Tori's most recent album American Doll Posse (released May 1, 2007) was the theme of the show. Now given that I am no longer so enmeshed with Tori and don't hang on every bit and piece of her existence like I did when I was 16, it took me a bit of time and the assistance of my sister to figure all of this out. Basically the American Doll Posse involves five different Toris (this is confusing for some of us long time fans as we had to get used to the 12 Strange Little Girls and then Scarlet and whatever else), each with a different mood, agenda and wig. For all of the stops on this 48 stop tour, she dressed up as an average of 3 "dolls," one of them usually Tori herself, and played songs to match each dolls' style.
The opening doll, known as Isabel, wears a long blond wig, apparently smokes and likes to do variations of the robot. The best thing about this one is that she sang "In The Springtime Of His Voodoo" which reminds me of rainy days in college and that made me feel relatively happy. Also I got beer spilled on my feet at the exact same time which really completed the nostalgia and brought me back to the good ol' days. Isabel also sang Scarlet's Walk and rather awkwardly swung a lamp in one hand while playing the harpsichord with the other. My guess is there is some interesting explanation for this (other than the fact that it's mentioned in the song) over on the teenybopper's Tori blog but I can't really sort through all of the txt msg speak to decipher what they're talking about. So we move on.
The next Tori to come out was Pip (not sure if her real name is Philip Pirrip, didn't ask), singing Cruel and shouting something along the lines of "Writers, where are you in this fucking town sucking the cock of corporate power?" Pip was wearing rubber pants and seemed much closer to the Tori I remember in 1994 as she fallated the microphone and humped the piano stool a few times, which used to be her signature move. Pip also had a few of Tori's bad habits, like singing Waitress (which is apparently making a comeback, they were selling I Believe In Peace, Bitch" tote bags at the stands) and drawing out every single last syllable for emphasis until nothing is emphasized at all. She's been doing this for 14+ years but it still gets a bit annoying, even for me. Pip also had some rather odd dance moves, one involved sitting in a pigeon pose type position and doing half push-ups while snarling. Definitely Tori (I mean Pip), but sometimes I wish she would go back to telling her dorky stories in between songs instead of all of this multiple personality hoopla.
Then Tori left and came back dressed as "Tori," which didn't actually do the real Tori justice. The Tori doll had an ugly orange-red wig and a sequined jumpsuit which was bright like a disco ball when she played.
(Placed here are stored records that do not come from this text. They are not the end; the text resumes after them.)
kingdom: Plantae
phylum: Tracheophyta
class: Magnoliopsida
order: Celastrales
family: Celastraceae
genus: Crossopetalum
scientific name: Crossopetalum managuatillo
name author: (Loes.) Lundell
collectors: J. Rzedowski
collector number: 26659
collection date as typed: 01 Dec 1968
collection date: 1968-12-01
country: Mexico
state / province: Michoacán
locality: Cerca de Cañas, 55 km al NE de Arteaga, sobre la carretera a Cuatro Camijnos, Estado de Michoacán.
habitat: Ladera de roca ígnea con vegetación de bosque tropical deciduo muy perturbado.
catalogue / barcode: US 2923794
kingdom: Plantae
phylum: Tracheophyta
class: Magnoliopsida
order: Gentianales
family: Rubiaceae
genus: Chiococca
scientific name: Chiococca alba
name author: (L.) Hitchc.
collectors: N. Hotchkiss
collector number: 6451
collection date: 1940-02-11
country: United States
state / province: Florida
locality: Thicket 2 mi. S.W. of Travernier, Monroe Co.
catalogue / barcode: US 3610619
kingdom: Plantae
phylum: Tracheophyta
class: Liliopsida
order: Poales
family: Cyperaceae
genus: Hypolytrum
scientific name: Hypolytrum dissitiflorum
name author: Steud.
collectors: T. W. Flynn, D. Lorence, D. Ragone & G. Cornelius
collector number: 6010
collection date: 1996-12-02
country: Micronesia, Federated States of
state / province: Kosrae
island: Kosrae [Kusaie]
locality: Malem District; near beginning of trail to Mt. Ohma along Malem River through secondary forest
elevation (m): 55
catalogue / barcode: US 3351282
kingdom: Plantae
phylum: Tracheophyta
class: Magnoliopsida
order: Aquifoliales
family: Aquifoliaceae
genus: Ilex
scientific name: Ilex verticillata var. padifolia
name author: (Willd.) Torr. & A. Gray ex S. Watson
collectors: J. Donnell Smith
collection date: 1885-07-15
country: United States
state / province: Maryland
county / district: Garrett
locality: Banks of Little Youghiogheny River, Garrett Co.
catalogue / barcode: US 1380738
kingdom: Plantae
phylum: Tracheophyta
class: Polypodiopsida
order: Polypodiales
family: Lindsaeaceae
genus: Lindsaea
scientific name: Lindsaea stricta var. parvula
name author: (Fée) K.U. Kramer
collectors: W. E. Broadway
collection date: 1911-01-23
Fortunately she played some very classic old school Tori: Silent All These Years, Talula, Hey Jupiter, and one of my all-time favorites, Cooling. Her sweet and soothing voice that has rocked me to sleep for 15 years now truly emerged in this section of the show, its beauty so strong that I actually did not punch the girl in front of me who was talking on her cell phone to her sugar daddy during Cooling. But I was close.
There must be something I missed in the blog about concert etiquette but right as "Code Red" was ending, everyone rushed down the aisles toward the stage, which makes very little sense to me at all. The first time I remember this happening was at the Oakdale Theater in 1996. When Tori saw what was going on, she paused in the middle of the song and said "what is this, Metallica?" Well, it's still happening, and I still can't understand it, nor can I decipher how everyone received the appropriate cue to start stampeding at once. This may be a sign that I'm getting old.
Two encores and over two full hours of music later, the tour came to a close. I found myself quite satisfied with the experience. Tori's shows are certainly different now than they were 14 years ago. She's older and less enthusiastic. The piano stool humping has been whittled down to a few minutes and the singing is less orgasmic than before. She connects with the audience via costumes and role playing rather than through personal stories between songs and small, intimate venues. Regardless, she still puts on a great show, she's still looking rather hot, and she still has us following her around, 14 years later. That has to count for something.